We cannot cry for those who died three centuries ago: they are unreal and intangible. But if those happenings occurred two years before or after our birth, that’s another story. We find ourselves thrown in that recent past – about which recordings and videos have been made – realizing that the place we had just carelessly crossed was once occupied by a wall – which used to separate two different worlds and not simply a city.

Berlin also experienced an incessant time travel in architecture, often combining elements that were roughly diachronic between them, but that turned out to be curiously harmonious.


That’s how the current Parliament got its look, that Reichstag set on fire in 1933 – whose culprit is still unknown-, bombed by the allies during WWII and completely restored in 1999 by English architect Sir Norman Foster. They surely felt brave (or reckless? or both?) enough to let him substitute a Palladio-inspired-by loggia with an iron and glass dome, but the outcome is marvelous and even emblematic, since History has to be remembered and taught without fossilizing it. If you’re interested in fossils, however, the Natural History museum, or Naturkunde, hosts the skeleton of the tallest dinosaur in the world.

Restoring the building the same way it looked back in time would have implicitly diminished History, as if that fire –which marked the destiny of the world, consigning Germany to Hitler – and that bombings which saved the West from the Nazism but caused thousands of innocents victims, never occurred. The glass dome can’t be ignored in its blazing under the sunrays, telling us that if everything went back to normal nothing could ever be as before.

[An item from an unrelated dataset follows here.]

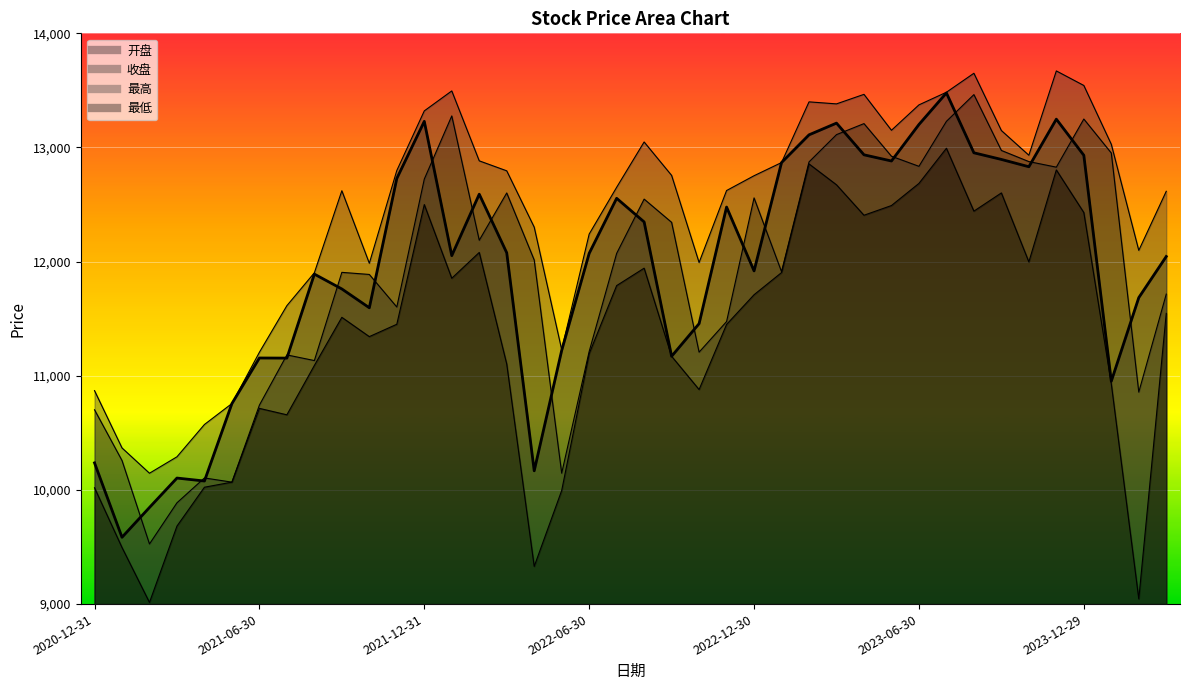

In 最低, how many points are higher than both neighbors (excluding endpoints)?

9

This concept is made even clearer and more tragic by the Gedächtniskirche (Church of remembrance), placed in the south-west area of the city near the German version of Harrods (kitsch aside): the Kaufhaus des Westens, or Mall of the West, or just the KaDeWe. One of the allies’ plane bombed the church, and the newborn government of Western Germany decided to make it an evidence of the horrors committed by the war, leaving its roof and walls untouched – restorations occurred only as a matter of security -. Thus, we can see it in all its tragic mutilation, with its ravaged roof and an unhealed wound that exposes the central nave to bad weather, the walls riddled with their own splinters, which turned into bullets during the collision of bombs, and eventually the beheaded statues silently begging for mercy with open arms. Two blue, octagonal buildings – which we can define as mismatching and inconsistently perfect- stand next to the church, so that it would be impossible to depict it individually; those are, respectively, the new church that carries on the old one’s “job”, as History made it a regretful witness of Evil, and its bell tower. Again, nothing formally changed: faithful still go to the Mass in the same square at the same hour, but going back is impossible.

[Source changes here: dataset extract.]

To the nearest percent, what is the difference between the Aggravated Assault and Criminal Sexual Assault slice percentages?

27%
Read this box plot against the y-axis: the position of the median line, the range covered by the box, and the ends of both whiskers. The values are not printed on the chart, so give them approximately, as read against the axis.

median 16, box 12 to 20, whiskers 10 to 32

Anyway, don’t think about Berlin as a moaning city, still curled up in its dramatic past. The matter of responsibilities and faults toward the historical events, or Schuldfrage, is prevailing more than ever – few weeks ago the ninety-two-year-old librarian of Auschwitz was convicted of aiding and abetting Nazism – but this does not make people live in austerity or grieve. The park in the northern area of the city that was formerly divided by the wall, the Mauerpark, is one of the most crowded outdoors, especially on Sunday: here Berliners gather to enjoy a gigantic thrift shop and then to take part to a crowded karaoke until evening and have a picnic (families and squatters included). When the sun goes down, after a tiring working day – which ends at precisely 4pm or 6pm – they usually sit by the bank of the river Sprea in order to drink beer (literally cheaper than water).

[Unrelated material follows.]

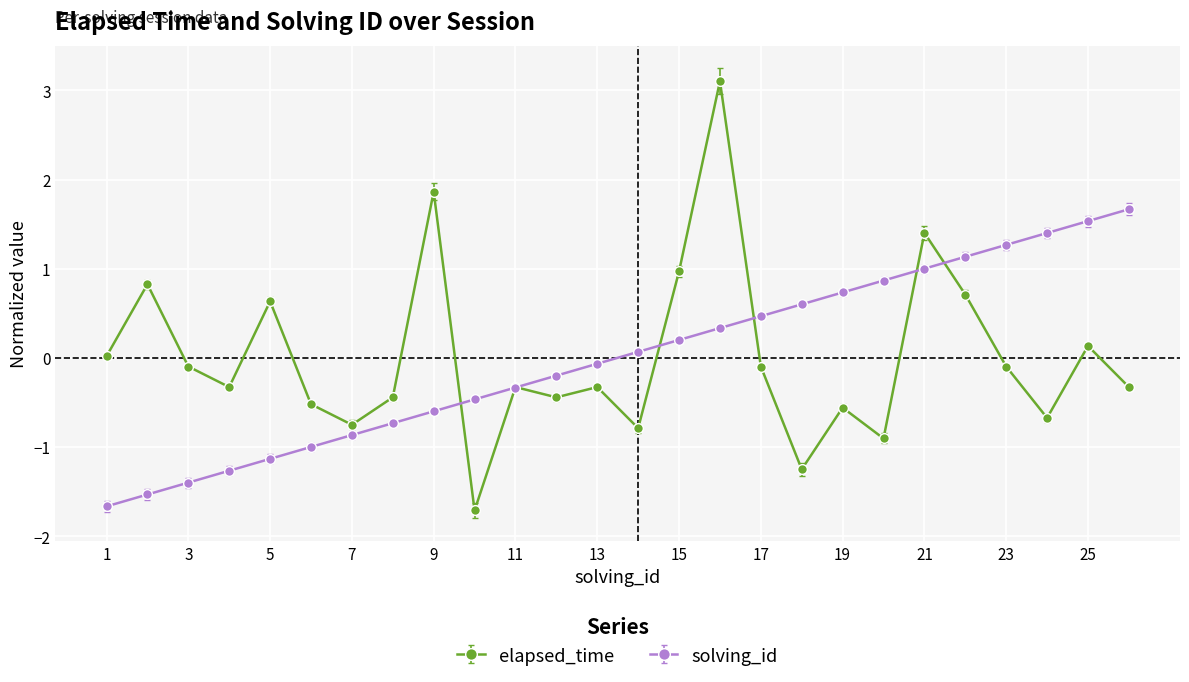

Does the chart have visible grid lines?

Yes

Despite its 3.5+ inhabitants and its relevance in the economic and political scene, the city has kept a rare carefreeness, the same that many places have lost in favor of the craving for business. Nowadays, Berlin miraculously lacks the hysterical blare of car horns and all those angry people who rigorously stand on the left when on the escalator. Who knows how long it will last? In the meanwhile, I suggest you to visit it as soon as possible: it is definitely worth the trip.